**What you are asked to do**:
Continue the article on single-seat desks for Italian schools, starting right after its final sentence.

**Text block**:
######

Italian schools are set to reopen on Sept. 14, but only if 2.6 million single-seat desks are built within the next month to allow the social distancing that the traditional two-person desks in classrooms make impossible.
Reopening schools is seen as a crucial step forward in Italy, which was the first Covid-19 epicenter outside of China, but now has one of the lowest coronavirus infection rates in Europe.
Social distancing is crucial to avoid a second wave of coronavirus, but most Italian schools — especially elementary schools — use desks that seat multiple students to save space in tiny classrooms.
The Italian government announced on Wednesday that it is awarding contracts to 11 companies, mostly Italians, to build the almost 3 million single-seat desks. The new desks are enough to equip half of all classrooms in the country.
“Some schools are equipped for the virus, others need new equipment,” said Italian Education Minister Lucia Azzolina. “The single-person desks are a black and white need.”
Schools were shut down on March 10 and remained closed for the remaining school year, which ended in late June. Almost every other entity in the country was allowed to reopen on May 18.
Now that it has been established that Italian schools can reopen in mid-September, the 11 selected companies are racing against time to mass produce the desks. But furniture makers say it usually takes five years to produce that many desks.
“It can’t be done,” said Emidio Salvatorelli, president of the Italian construction company Vastarredo.
The government acknowledged that some of the desks won’t be ready at least until October, after the school year has begun.
This means that some schools will have to use two-seat tables to seat just one student, which will cause classroom capacity to shrink, requiring a portion of students to take classes remotely.

######

Records from a data source
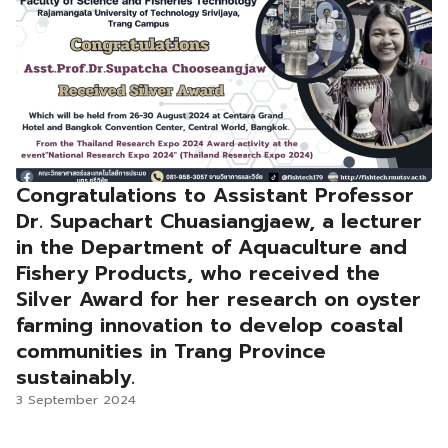
Congratulations to Assistant Professor
Dr. Supachart Chuasiangjaew, a lecturer
in the Department of Aquaculture and
Fishery Products, who received the
Silver Award for her research on oyster
farming innovation to develop coastal
communities in Trang Province
sustainably.
3 September 2024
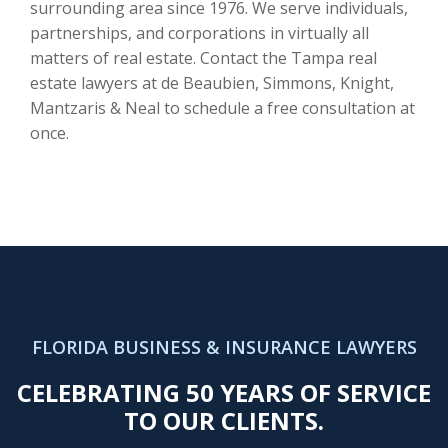
surrounding area since 1976. We serve individuals,
partnerships, and corporations in virtually all
matters of real estate. Contact the Tampa real
estate lawyers at de Beaubien, Simmons, Knight,
Mantzaris & Neal to schedule a free consultation at
once.
FLORIDA BUSINESS & INSURANCE LAWYERS
CELEBRATING 50 YEARS OF SERVICE
TO OUR CLIENTS.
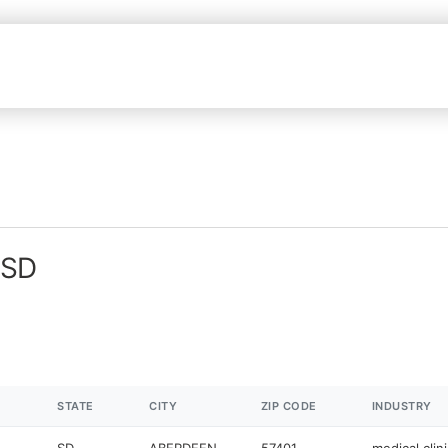
 SD
STATE
CITY
ZIP CODE
INDUSTRY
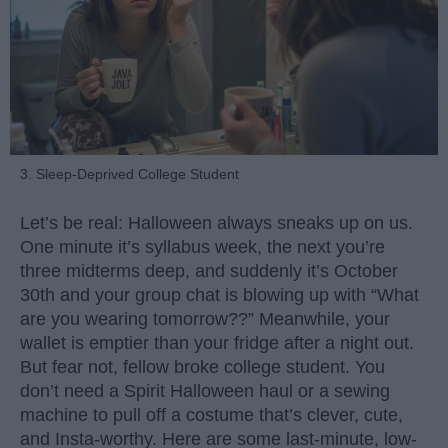
3. Sleep-Deprived College Student
Let’s be real: Halloween always sneaks up on us.
One minute it’s syllabus week, the next you’re
three midterms deep, and suddenly it’s October
30th and your group chat is blowing up with “What
are you wearing tomorrow??” Meanwhile, your
wallet is emptier than your fridge after a night out.
But fear not, fellow broke college student. You
don’t need a Spirit Halloween haul or a sewing
machine to pull off a costume that’s clever, cute,
and Insta-worthy. Here are some last-minute, low-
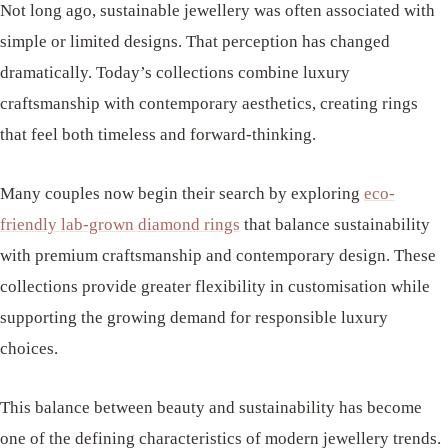
Not long ago, sustainable jewellery was often associated with
simple or limited designs. That perception has changed
dramatically. Today’s collections combine luxury
craftsmanship with contemporary aesthetics, creating rings
that feel both timeless and forward-thinking.
Many couples now begin their search by exploring
eco-
friendly lab-grown diamond rings
that balance sustainability
with premium craftsmanship and contemporary design. These
collections provide greater flexibility in customisation while
supporting the growing demand for responsible luxury
choices.
This balance between beauty and sustainability has become
one of the defining characteristics of modern jewellery trends.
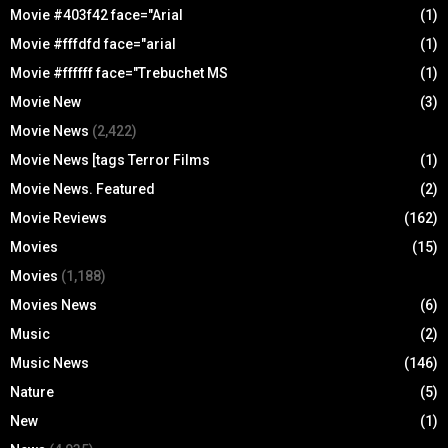
Movie #403f42 face="Arial
(1)
Movie #fffdfd face="arial
(1)
Movie #ffffff face="Trebuchet MS
(1)
Movie New
(3)
Movie News
(2,422)
Movie News [tags Terror Films
(1)
Movie News. Featured
(2)
Movie Reviews
(162)
Movies
(15)
Movies
(1,188)
Movies News
(6)
Music
(2)
Music News
(146)
Nature
(5)
New
(1)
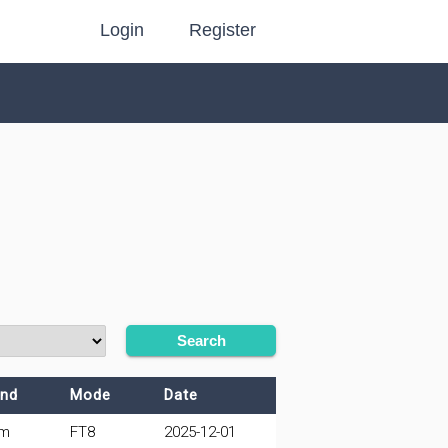
Login
Register
Search
nd
Mode
Date
0m
FT8
2025-12-01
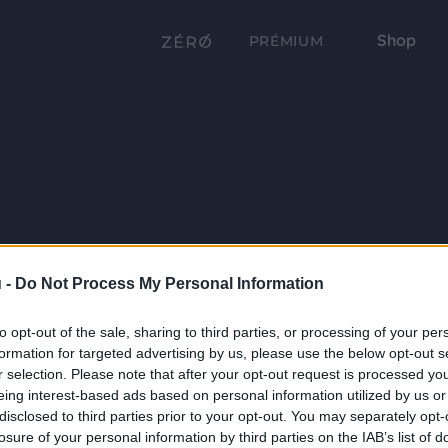
Shop
PRÉMIUM
 -
Do Not Process My Personal Information
to opt-out of the sale, sharing to third parties, or processing of your per
formation for targeted advertising by us, please use the below opt-out s
r selection. Please note that after your opt-out request is processed y
eing interest-based ads based on personal information utilized by us or
disclosed to third parties prior to your opt-out. You may separately opt-
losure of your personal information by third parties on the IAB’s list of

######

**Result**:
Isaac Newton High School in Rome needs 300 new single-seat desks. If the desks don’t arrive in time, about one-seventh of the students will have to stay home and take classes online.
The situation would be “extremely complicated,” said Cristina Costarelli, the school principal.
But single-seat desks are just one of the many logistical challenges that Italian schools face as they prepare for the new school year. At the government’s urging, school principals are also looking for large spaces, like museums, movie theaters and churches where to hold classes while keeping students a safe distance apart.
The country is also looking to hire 40,000 new teachers to downsize classes and 10,000 support staffers, including janitors as schools will have to be sanitized multiple times a day.
While Italy races against time, most European countries have already reopened schools long ago. After a month-long lockdown, Denmark became the first Western country to reopen schools on April 15. It was followed by Germany and Austria shortly after.
Spain, where the Covid-19 infection rate is almost double that of Italy, allowed its kids to return to schools since late May, although attendance has been on a voluntary basis.